### Task description
Reproduce each of the lines below word for word, leaving out nothing and changing nothing.

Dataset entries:
━━━━
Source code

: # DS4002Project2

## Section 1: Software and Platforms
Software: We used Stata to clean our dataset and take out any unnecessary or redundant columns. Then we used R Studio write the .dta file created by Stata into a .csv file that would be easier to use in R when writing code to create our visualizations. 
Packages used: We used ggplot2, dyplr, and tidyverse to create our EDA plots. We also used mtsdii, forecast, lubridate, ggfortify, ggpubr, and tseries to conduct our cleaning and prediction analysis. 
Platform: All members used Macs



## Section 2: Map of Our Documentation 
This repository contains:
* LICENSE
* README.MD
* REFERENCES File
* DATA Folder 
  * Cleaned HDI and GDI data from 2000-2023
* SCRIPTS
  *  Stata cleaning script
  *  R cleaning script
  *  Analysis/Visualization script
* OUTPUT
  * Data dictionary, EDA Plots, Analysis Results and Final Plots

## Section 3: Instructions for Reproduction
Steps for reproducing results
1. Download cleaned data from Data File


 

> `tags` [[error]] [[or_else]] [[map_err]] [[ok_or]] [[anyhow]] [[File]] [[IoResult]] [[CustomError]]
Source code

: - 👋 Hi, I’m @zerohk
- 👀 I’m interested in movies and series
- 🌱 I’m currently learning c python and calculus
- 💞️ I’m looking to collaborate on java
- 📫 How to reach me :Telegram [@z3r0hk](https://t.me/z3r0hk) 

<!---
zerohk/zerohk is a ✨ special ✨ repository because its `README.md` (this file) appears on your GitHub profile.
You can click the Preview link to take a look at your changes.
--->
━━━━
### Response box
Source code

: # DS4002Project2

## Section 1: Software and Platforms
Software: We used Stata to clean our dataset and take out any unnecessary or redundant columns. Then we used R Studio write the .dta file created by Stata into a .csv file that would be easier to use in R when writing code to create our visualizations. 
Packages used: We used ggplot2, dyplr, and tidyverse to create our EDA plots. We also used mtsdii, forecast, lubridate, ggfortify, ggpubr, and tseries to conduct our cleaning and prediction analysis. 
Platform: All members used Macs



## Section 2: Map of Our Documentation 
This repository contains:
* LICENSE
* README.MD
* REFERENCES File
* DATA Folder 
  * Cleaned HDI and GDI data from 2000-2023
* SCRIPTS
  *  Stata cleaning script
  *  R cleaning script
  *  Analysis/Visualization script
* OUTPUT
  * Data dictionary, EDA Plots, Analysis Results and Final Plots

## Section 3: Instructions for Reproduction
Steps for reproducing results
1. Download cleaned data from Data File


 

> `tags` [[error]] [[or_else]] [[map_err]] [[ok_or]] [[anyhow]] [[File]] [[IoResult]] [[CustomError]]
Source code

: - 👋 Hi, I’m @zerohk
- 👀 I’m interested in movies and series
- 🌱 I’m currently learning c python and calculus
- 💞️ I’m looking to collaborate on java
- 📫 How to reach me :Telegram [@z3r0hk](https://t.me/z3r0hk) 

<!---
zerohk/zerohk is a ✨ special ✨ repository because its `README.md` (this file) appears on your GitHub profile.
You can click the Preview link to take a look at your changes.
--->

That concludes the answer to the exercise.